■ **Activity**: A faithful copy of the entries, without any pictures, is what is needed here.
━━━━━━
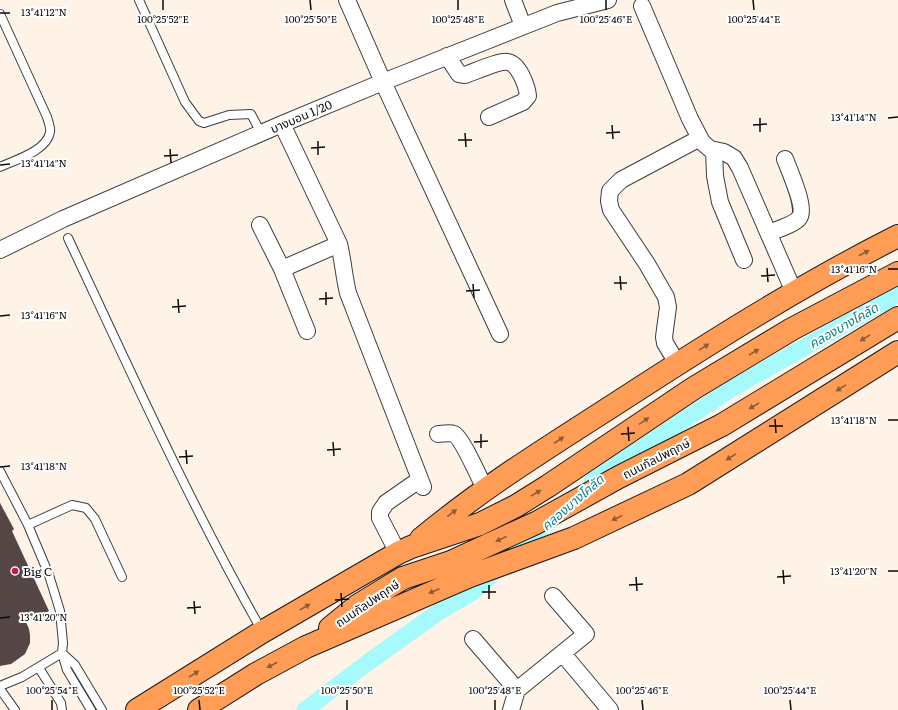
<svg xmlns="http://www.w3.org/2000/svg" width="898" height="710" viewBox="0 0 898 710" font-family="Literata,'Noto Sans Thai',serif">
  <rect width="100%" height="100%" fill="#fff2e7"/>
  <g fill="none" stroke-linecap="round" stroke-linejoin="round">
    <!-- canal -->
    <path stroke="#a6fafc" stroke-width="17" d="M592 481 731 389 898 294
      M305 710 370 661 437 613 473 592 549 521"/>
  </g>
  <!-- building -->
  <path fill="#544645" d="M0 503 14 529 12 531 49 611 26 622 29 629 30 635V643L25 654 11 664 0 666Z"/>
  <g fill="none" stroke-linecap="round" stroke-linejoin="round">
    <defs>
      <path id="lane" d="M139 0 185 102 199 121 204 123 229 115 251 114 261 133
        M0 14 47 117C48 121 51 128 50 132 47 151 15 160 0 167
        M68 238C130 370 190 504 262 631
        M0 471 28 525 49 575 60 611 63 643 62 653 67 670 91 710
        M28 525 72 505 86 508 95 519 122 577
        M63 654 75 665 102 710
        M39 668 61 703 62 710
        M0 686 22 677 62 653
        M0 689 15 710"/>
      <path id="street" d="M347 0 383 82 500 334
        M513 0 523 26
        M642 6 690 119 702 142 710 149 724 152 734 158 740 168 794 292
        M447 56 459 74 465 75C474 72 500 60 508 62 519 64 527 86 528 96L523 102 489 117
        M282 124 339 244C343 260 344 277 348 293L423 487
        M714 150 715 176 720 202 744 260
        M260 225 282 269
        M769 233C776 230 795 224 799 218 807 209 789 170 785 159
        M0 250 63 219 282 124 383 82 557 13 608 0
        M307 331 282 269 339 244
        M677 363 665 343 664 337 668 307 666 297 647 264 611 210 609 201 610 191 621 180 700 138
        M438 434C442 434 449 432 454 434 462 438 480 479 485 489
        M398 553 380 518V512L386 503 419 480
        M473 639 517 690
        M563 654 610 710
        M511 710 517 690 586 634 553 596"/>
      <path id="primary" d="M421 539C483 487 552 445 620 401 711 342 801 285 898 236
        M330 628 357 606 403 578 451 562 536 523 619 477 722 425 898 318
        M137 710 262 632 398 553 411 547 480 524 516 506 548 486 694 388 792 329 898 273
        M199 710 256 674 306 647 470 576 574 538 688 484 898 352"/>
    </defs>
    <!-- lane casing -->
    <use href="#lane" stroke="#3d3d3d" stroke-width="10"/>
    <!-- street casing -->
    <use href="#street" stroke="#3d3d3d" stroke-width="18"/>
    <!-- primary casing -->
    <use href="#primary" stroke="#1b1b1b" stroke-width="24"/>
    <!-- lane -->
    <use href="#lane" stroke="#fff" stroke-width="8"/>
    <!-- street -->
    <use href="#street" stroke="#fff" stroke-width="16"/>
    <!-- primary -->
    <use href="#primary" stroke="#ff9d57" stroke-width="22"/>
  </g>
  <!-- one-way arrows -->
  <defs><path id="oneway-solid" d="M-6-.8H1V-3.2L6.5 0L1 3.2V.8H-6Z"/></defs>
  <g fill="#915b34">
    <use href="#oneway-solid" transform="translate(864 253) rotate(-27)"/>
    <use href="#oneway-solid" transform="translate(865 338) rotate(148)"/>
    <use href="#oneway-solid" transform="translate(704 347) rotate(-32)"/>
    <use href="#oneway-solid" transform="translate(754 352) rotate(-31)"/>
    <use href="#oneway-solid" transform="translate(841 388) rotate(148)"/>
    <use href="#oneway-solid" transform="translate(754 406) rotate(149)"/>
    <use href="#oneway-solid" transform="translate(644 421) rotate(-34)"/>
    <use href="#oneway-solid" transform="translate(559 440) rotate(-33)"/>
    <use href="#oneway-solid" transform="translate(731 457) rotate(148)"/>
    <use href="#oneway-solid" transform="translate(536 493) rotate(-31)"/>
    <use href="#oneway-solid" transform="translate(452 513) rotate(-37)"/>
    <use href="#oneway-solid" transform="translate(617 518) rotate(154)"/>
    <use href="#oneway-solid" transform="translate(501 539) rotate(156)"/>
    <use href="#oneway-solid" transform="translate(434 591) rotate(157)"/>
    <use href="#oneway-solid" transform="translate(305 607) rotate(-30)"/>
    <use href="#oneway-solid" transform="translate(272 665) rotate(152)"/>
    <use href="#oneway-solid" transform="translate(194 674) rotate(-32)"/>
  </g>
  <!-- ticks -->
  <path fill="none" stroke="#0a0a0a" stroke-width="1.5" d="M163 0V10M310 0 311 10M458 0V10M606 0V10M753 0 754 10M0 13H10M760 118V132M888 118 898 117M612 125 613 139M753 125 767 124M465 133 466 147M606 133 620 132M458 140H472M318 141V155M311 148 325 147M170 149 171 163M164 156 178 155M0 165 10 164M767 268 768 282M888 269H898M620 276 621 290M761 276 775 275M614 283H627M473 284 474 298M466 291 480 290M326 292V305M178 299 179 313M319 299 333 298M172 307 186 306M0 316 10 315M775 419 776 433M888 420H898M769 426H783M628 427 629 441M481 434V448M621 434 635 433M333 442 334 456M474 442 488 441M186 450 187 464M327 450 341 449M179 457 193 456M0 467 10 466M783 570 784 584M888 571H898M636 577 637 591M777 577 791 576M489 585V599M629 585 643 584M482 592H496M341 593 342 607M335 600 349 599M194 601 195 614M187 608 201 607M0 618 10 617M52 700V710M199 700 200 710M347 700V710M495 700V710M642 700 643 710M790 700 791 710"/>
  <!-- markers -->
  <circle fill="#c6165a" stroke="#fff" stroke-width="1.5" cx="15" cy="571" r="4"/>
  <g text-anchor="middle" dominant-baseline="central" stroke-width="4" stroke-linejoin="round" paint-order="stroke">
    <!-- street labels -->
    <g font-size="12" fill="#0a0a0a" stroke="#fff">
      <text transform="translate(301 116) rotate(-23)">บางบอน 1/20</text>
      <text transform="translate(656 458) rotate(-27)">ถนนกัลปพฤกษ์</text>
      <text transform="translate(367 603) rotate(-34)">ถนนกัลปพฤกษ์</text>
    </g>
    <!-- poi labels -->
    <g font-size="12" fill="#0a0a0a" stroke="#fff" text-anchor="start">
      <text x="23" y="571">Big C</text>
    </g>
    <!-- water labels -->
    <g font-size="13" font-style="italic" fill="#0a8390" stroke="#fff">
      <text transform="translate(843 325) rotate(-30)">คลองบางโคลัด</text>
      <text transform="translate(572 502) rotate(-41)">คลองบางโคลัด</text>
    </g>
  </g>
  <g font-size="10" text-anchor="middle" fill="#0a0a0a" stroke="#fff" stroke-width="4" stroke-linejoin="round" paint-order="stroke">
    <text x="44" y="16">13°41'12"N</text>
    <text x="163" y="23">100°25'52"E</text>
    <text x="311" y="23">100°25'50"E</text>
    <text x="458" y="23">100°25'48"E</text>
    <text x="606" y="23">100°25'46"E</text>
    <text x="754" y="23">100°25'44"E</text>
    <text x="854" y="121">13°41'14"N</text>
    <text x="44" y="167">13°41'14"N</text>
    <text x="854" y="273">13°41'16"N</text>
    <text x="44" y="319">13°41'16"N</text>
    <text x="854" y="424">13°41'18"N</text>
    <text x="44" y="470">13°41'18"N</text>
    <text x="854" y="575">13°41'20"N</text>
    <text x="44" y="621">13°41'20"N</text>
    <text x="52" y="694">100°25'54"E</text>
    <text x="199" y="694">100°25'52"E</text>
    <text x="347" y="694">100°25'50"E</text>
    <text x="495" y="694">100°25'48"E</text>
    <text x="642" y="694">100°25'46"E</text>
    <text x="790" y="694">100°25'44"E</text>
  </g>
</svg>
━━━━━━
■ **Task result**:
<svg xmlns="http://www.w3.org/2000/svg" width="898" height="710" viewBox="0 0 898 710" font-family="Literata,'Noto Sans Thai',serif">
  <rect width="100%" height="100%" fill="#fff2e7"/>
  <g fill="none" stroke-linecap="round" stroke-linejoin="round">
    <!-- canal -->
    <path stroke="#a6fafc" stroke-width="17" d="M592 481 731 389 898 294
      M305 710 370 661 437 613 473 592 549 521"/>
  </g>
  <!-- building -->
  <path fill="#544645" d="M0 503 14 529 12 531 49 611 26 622 29 629 30 635V643L25 654 11 664 0 666Z"/>
  <g fill="none" stroke-linecap="round" stroke-linejoin="round">
    <defs>
      <path id="lane" d="M139 0 185 102 199 121 204 123 229 115 251 114 261 133
        M0 14 47 117C48 121 51 128 50 132 47 151 15 160 0 167
        M68 238C130 370 190 504 262 631
        M0 471 28 525 49 575 60 611 63 643 62 653 67 670 91 710
        M28 525 72 505 86 508 95 519 122 577
        M63 654 75 665 102 710
        M39 668 61 703 62 710
        M0 686 22 677 62 653
        M0 689 15 710"/>
      <path id="street" d="M347 0 383 82 500 334
        M513 0 523 26
        M642 6 690 119 702 142 710 149 724 152 734 158 740 168 794 292
        M447 56 459 74 465 75C474 72 500 60 508 62 519 64 527 86 528 96L523 102 489 117
        M282 124 339 244C343 260 344 277 348 293L423 487
        M714 150 715 176 720 202 744 260
        M260 225 282 269
        M769 233C776 230 795 224 799 218 807 209 789 170 785 159
        M0 250 63 219 282 124 383 82 557 13 608 0
        M307 331 282 269 339 244
        M677 363 665 343 664 337 668 307 666 297 647 264 611 210 609 201 610 191 621 180 700 138
        M438 434C442 434 449 432 454 434 462 438 480 479 485 489
        M398 553 380 518V512L386 503 419 480
        M473 639 517 690
        M563 654 610 710
        M511 710 517 690 586 634 553 596"/>
      <path id="primary" d="M421 539C483 487 552 445 620 401 711 342 801 285 898 236
        M330 628 357 606 403 578 451 562 536 523 619 477 722 425 898 318
        M137 710 262 632 398 553 411 547 480 524 516 506 548 486 694 388 792 329 898 273
        M199 710 256 674 306 647 470 576 574 538 688 484 898 352"/>
    </defs>
    <!-- lane casing -->
    <use href="#lane" stroke="#3d3d3d" stroke-width="10"/>
    <!-- street casing -->
    <use href="#street" stroke="#3d3d3d" stroke-width="18"/>
    <!-- primary casing -->
    <use href="#primary" stroke="#1b1b1b" stroke-width="24"/>
    <!-- lane -->
    <use href="#lane" stroke="#fff" stroke-width="8"/>
    <!-- street -->
    <use href="#street" stroke="#fff" stroke-width="16"/>
    <!-- primary -->
    <use href="#primary" stroke="#ff9d57" stroke-width="22"/>
  </g>
  <!-- one-way arrows -->
  <defs><path id="oneway-solid" d="M-6-.8H1V-3.2L6.5 0L1 3.2V.8H-6Z"/></defs>
  <g fill="#915b34">
    <use href="#oneway-solid" transform="translate(864 253) rotate(-27)"/>
    <use href="#oneway-solid" transform="translate(865 338) rotate(148)"/>
    <use href="#oneway-solid" transform="translate(704 347) rotate(-32)"/>
    <use href="#oneway-solid" transform="translate(754 352) rotate(-31)"/>
    <use href="#oneway-solid" transform="translate(841 388) rotate(148)"/>
    <use href="#oneway-solid" transform="translate(754 406) rotate(149)"/>
    <use href="#oneway-solid" transform="translate(644 421) rotate(-34)"/>
    <use href="#oneway-solid" transform="translate(559 440) rotate(-33)"/>
    <use href="#oneway-solid" transform="translate(731 457) rotate(148)"/>
    <use href="#oneway-solid" transform="translate(536 493) rotate(-31)"/>
    <use href="#oneway-solid" transform="translate(452 513) rotate(-37)"/>
    <use href="#oneway-solid" transform="translate(617 518) rotate(154)"/>
    <use href="#oneway-solid" transform="translate(501 539) rotate(156)"/>
    <use href="#oneway-solid" transform="translate(434 591) rotate(157)"/>
    <use href="#oneway-solid" transform="translate(305 607) rotate(-30)"/>
    <use href="#oneway-solid" transform="translate(272 665) rotate(152)"/>
    <use href="#oneway-solid" transform="translate(194 674) rotate(-32)"/>
  </g>
  <!-- ticks -->
  <path fill="none" stroke="#0a0a0a" stroke-width="1.5" d="M163 0V10M310 0 311 10M458 0V10M606 0V10M753 0 754 10M0 13H10M760 118V132M888 118 898 117M612 125 613 139M753 125 767 124M465 133 466 147M606 133 620 132M458 140H472M318 141V155M311 148 325 147M170 149 171 163M164 156 178 155M0 165 10 164M767 268 768 282M888 269H898M620 276 621 290M761 276 775 275M614 283H627M473 284 474 298M466 291 480 290M326 292V305M178 299 179 313M319 299 333 298M172 307 186 306M0 316 10 315M775 419 776 433M888 420H898M769 426H783M628 427 629 441M481 434V448M621 434 635 433M333 442 334 456M474 442 488 441M186 450 187 464M327 450 341 449M179 457 193 456M0 467 10 466M783 570 784 584M888 571H898M636 577 637 591M777 577 791 576M489 585V599M629 585 643 584M482 592H496M341 593 342 607M335 600 349 599M194 601 195 614M187 608 201 607M0 618 10 617M52 700V710M199 700 200 710M347 700V710M495 700V710M642 700 643 710M790 700 791 710"/>
  <!-- markers -->
  <circle fill="#c6165a" stroke="#fff" stroke-width="1.5" cx="15" cy="571" r="4"/>
  <g text-anchor="middle" dominant-baseline="central" stroke-width="4" stroke-linejoin="round" paint-order="stroke">
    <!-- street labels -->
    <g font-size="12" fill="#0a0a0a" stroke="#fff">
      <text transform="translate(301 116) rotate(-23)">บางบอน 1/20</text>
      <text transform="translate(656 458) rotate(-27)">ถนนกัลปพฤกษ์</text>
      <text transform="translate(367 603) rotate(-34)">ถนนกัลปพฤกษ์</text>
    </g>
    <!-- poi labels -->
    <g font-size="12" fill="#0a0a0a" stroke="#fff" text-anchor="start">
      <text x="23" y="571">Big C</text>
    </g>
    <!-- water labels -->
    <g font-size="13" font-style="italic" fill="#0a8390" stroke="#fff">
      <text transform="translate(843 325) rotate(-30)">คลองบางโคลัด</text>
      <text transform="translate(572 502) rotate(-41)">คลองบางโคลัด</text>
    </g>
  </g>
  <g font-size="10" text-anchor="middle" fill="#0a0a0a" stroke="#fff" stroke-width="4" stroke-linejoin="round" paint-order="stroke">
    <text x="44" y="16">13°41'12"N</text>
    <text x="163" y="23">100°25'52"E</text>
    <text x="311" y="23">100°25'50"E</text>
    <text x="458" y="23">100°25'48"E</text>
    <text x="606" y="23">100°25'46"E</text>
    <text x="754" y="23">100°25'44"E</text>
    <text x="854" y="121">13°41'14"N</text>
    <text x="44" y="167">13°41'14"N</text>
    <text x="854" y="273">13°41'16"N</text>
    <text x="44" y="319">13°41'16"N</text>
    <text x="854" y="424">13°41'18"N</text>
    <text x="44" y="470">13°41'18"N</text>
    <text x="854" y="575">13°41'20"N</text>
    <text x="44" y="621">13°41'20"N</text>
    <text x="52" y="694">100°25'54"E</text>
    <text x="199" y="694">100°25'52"E</text>
    <text x="347" y="694">100°25'50"E</text>
    <text x="495" y="694">100°25'48"E</text>
    <text x="642" y="694">100°25'46"E</text>
    <text x="790" y="694">100°25'44"E</text>
  </g>
</svg>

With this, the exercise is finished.